▶ **Raw data**:
==========
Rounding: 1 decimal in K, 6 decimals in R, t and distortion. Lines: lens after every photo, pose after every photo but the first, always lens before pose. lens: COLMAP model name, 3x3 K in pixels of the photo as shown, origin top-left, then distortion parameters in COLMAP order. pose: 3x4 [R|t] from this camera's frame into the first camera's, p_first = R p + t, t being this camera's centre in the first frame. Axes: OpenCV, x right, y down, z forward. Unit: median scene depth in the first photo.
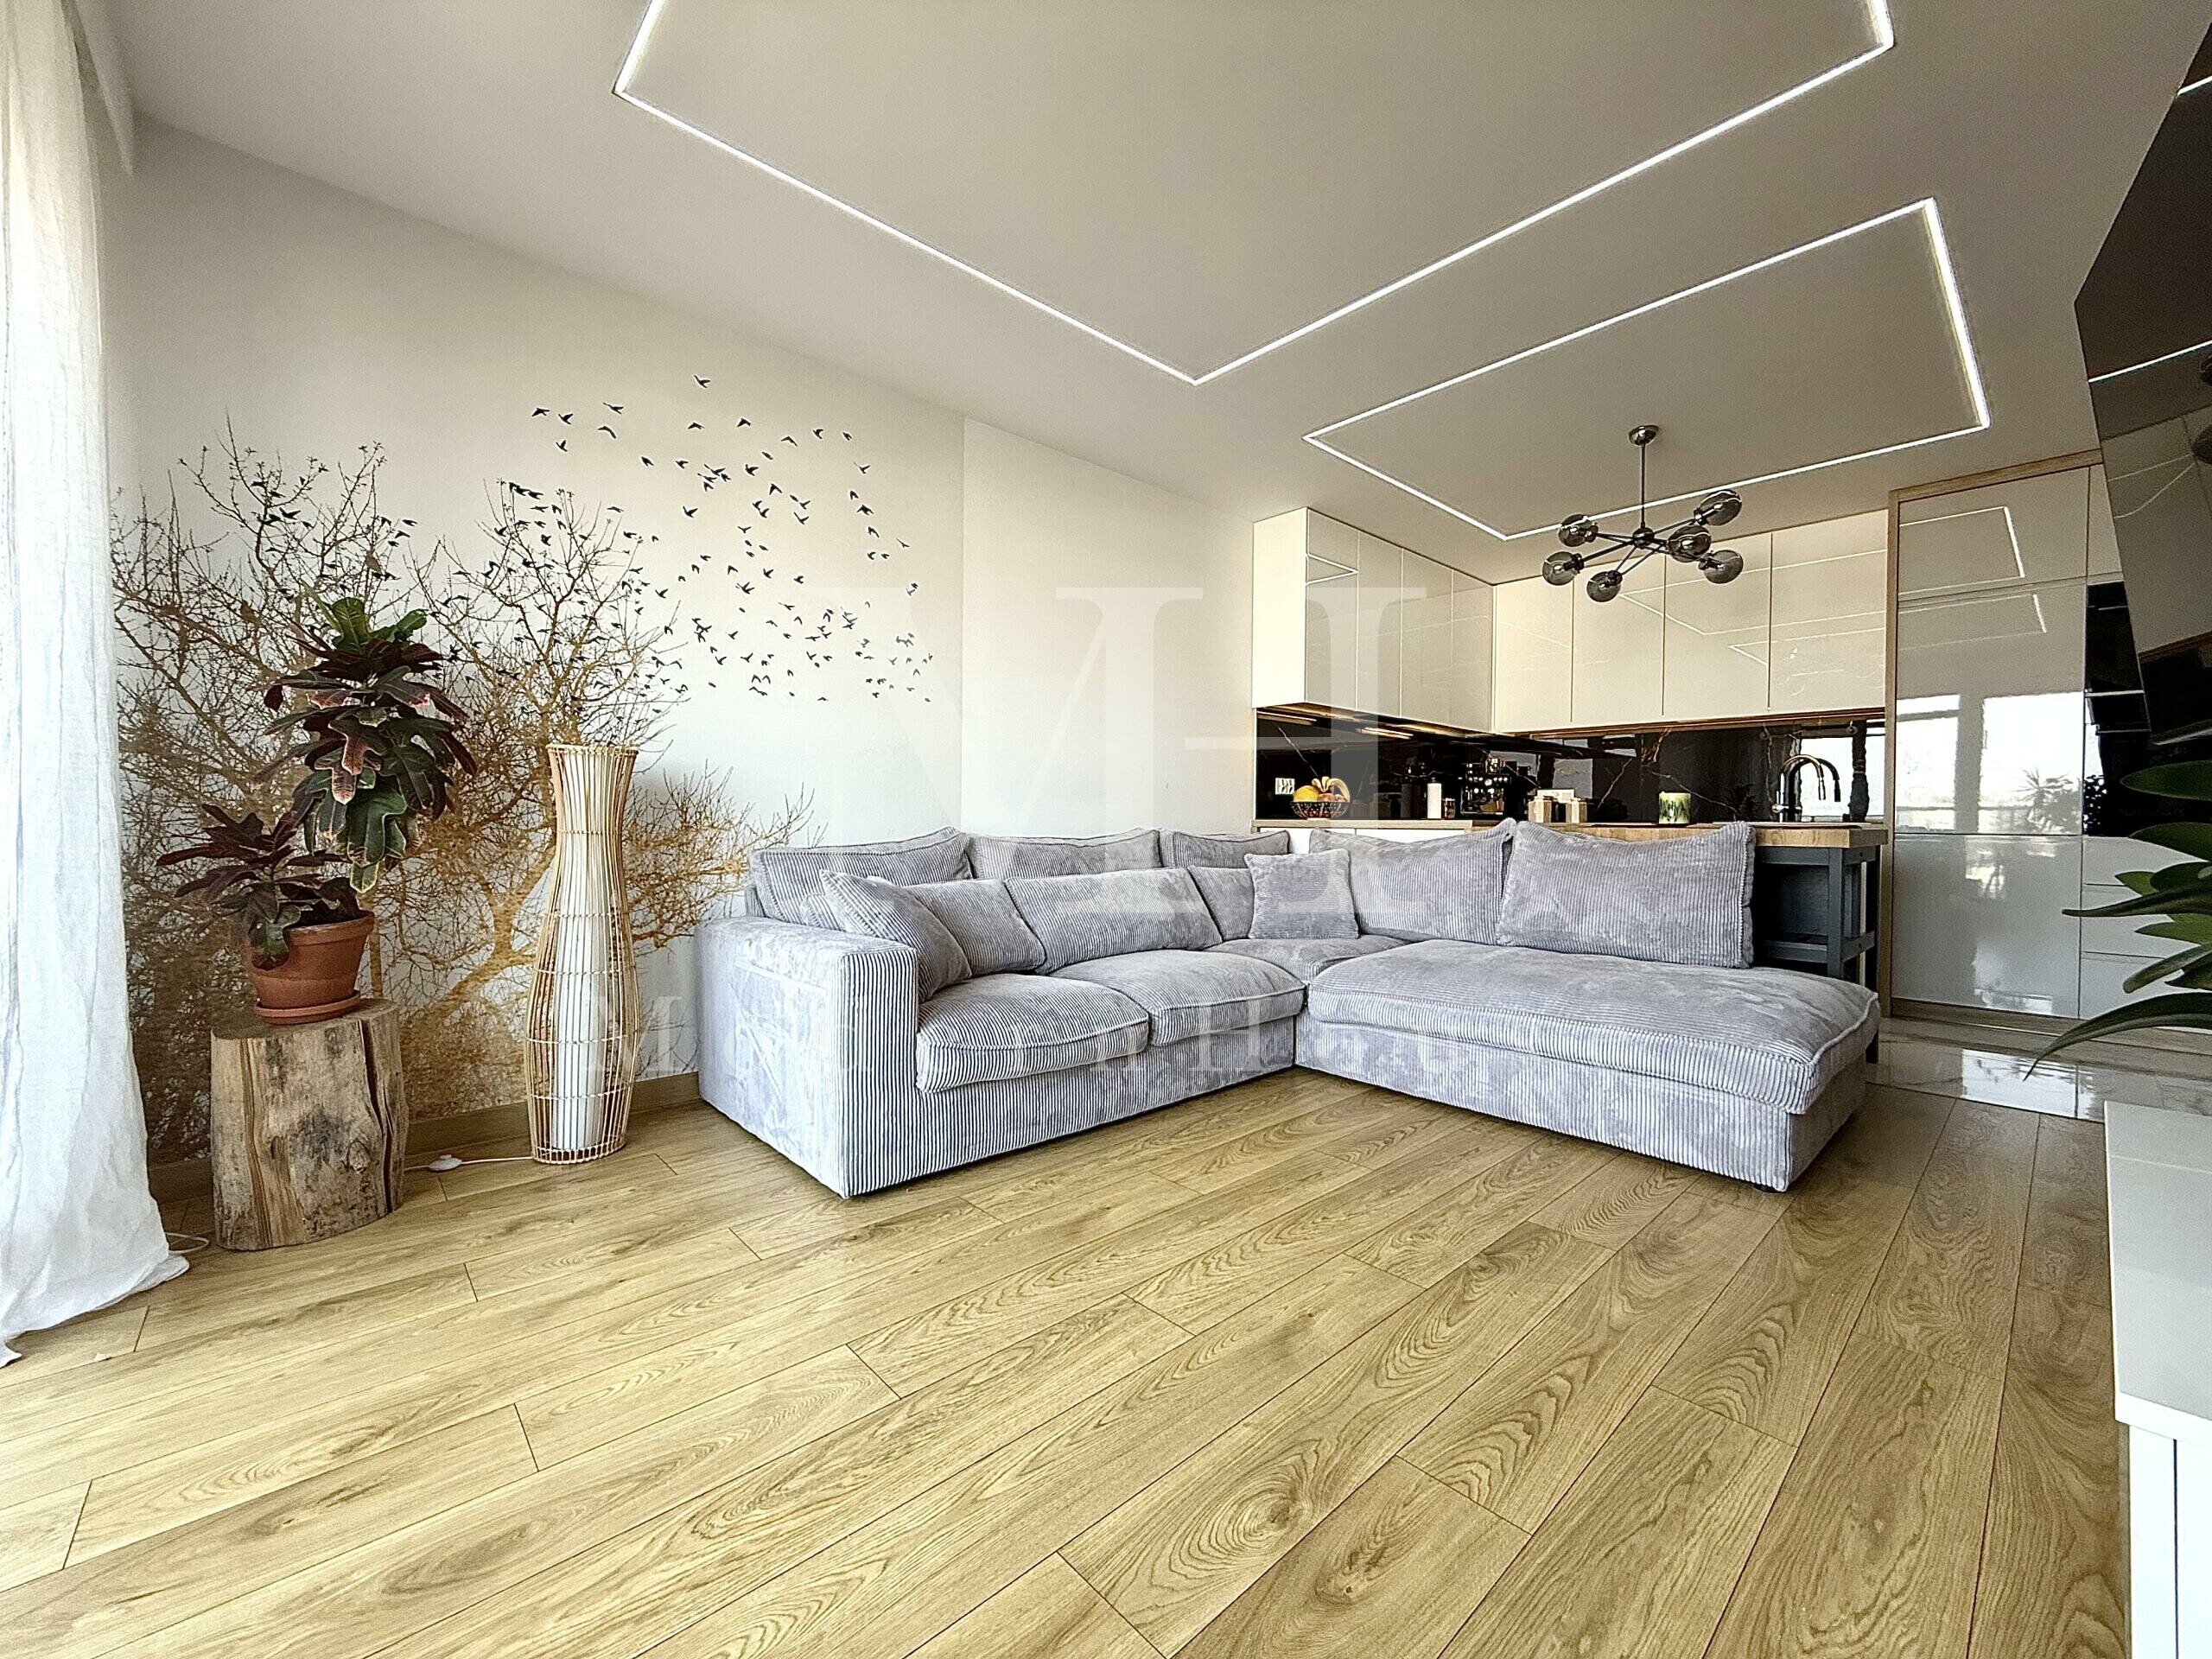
lens RADIAL K [[879.7, 0, 1098.4], [0, 879.7, 834.1], [0, 0, 1]] dist [0.003328, 0.000198]
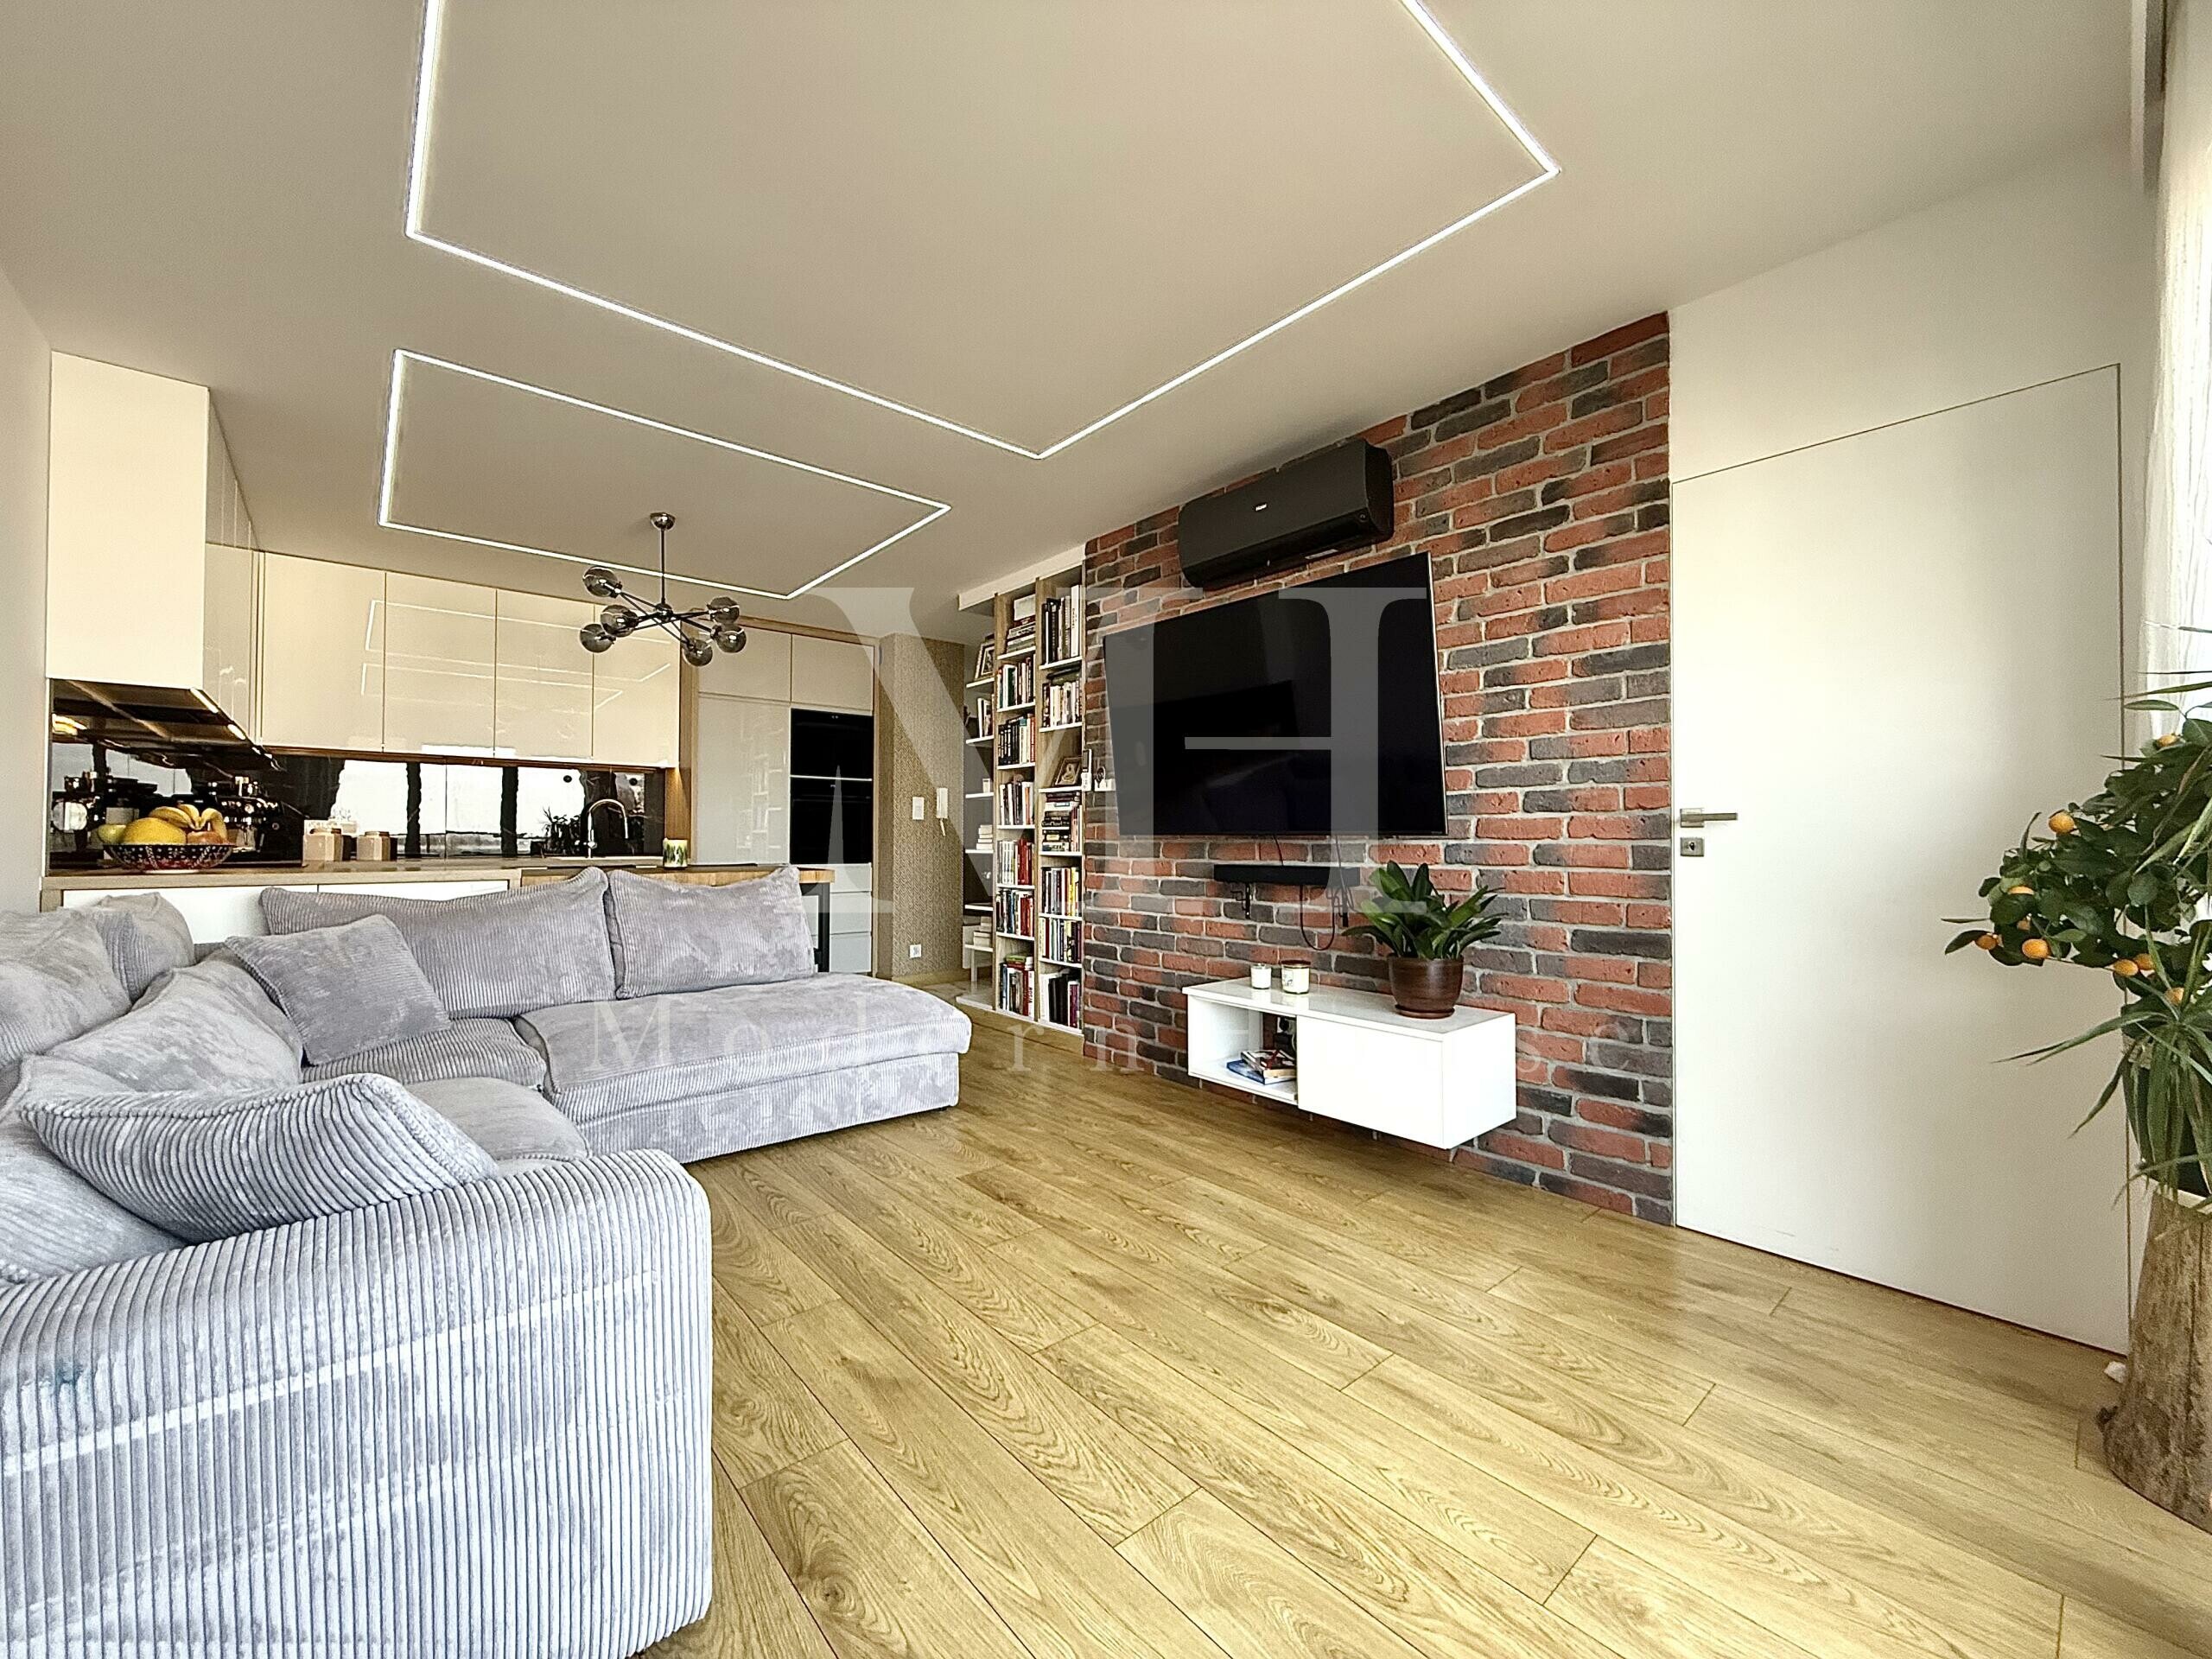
lens RADIAL K [[879.7, 0, 1099.2], [0, 879.7, 837.1], [0, 0, 1]] dist [0.003328, 0.000198]
pose [[0.025206, -0.002023, 0.999680, -0.885344], [0.009725, 0.999951, 0.001779, -0.086507], [-0.999635, 0.009677, 0.025224, 0.765844]]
==========
▶ **Aim of the task**:
Only the pictures are to be dropped; the rest of the material above must be duplicated exactly.

▶ **Exercise output**:
Rounding: 1 decimal in K, 6 decimals in R, t and distortion. Lines: lens after every photo, pose after every photo but the first, always lens before pose. lens: COLMAP model name, 3x3 K in pixels of the photo as shown, origin top-left, then distortion parameters in COLMAP order. pose: 3x4 [R|t] from this camera's frame into the first camera's, p_first = R p + t, t being this camera's centre in the first frame. Axes: OpenCV, x right, y down, z forward. Unit: median scene depth in the first photo.
lens RADIAL K [[879.7, 0, 1098.4], [0, 879.7, 834.1], [0, 0, 1]] dist [0.003328, 0.000198]
lens RADIAL K [[879.7, 0, 1099.2], [0, 879.7, 837.1], [0, 0, 1]] dist [0.003328, 0.000198]
pose [[0.025206, -0.002023, 0.999680, -0.885344], [0.009725, 0.999951, 0.001779, -0.086507], [-0.999635, 0.009677, 0.025224, 0.765844]]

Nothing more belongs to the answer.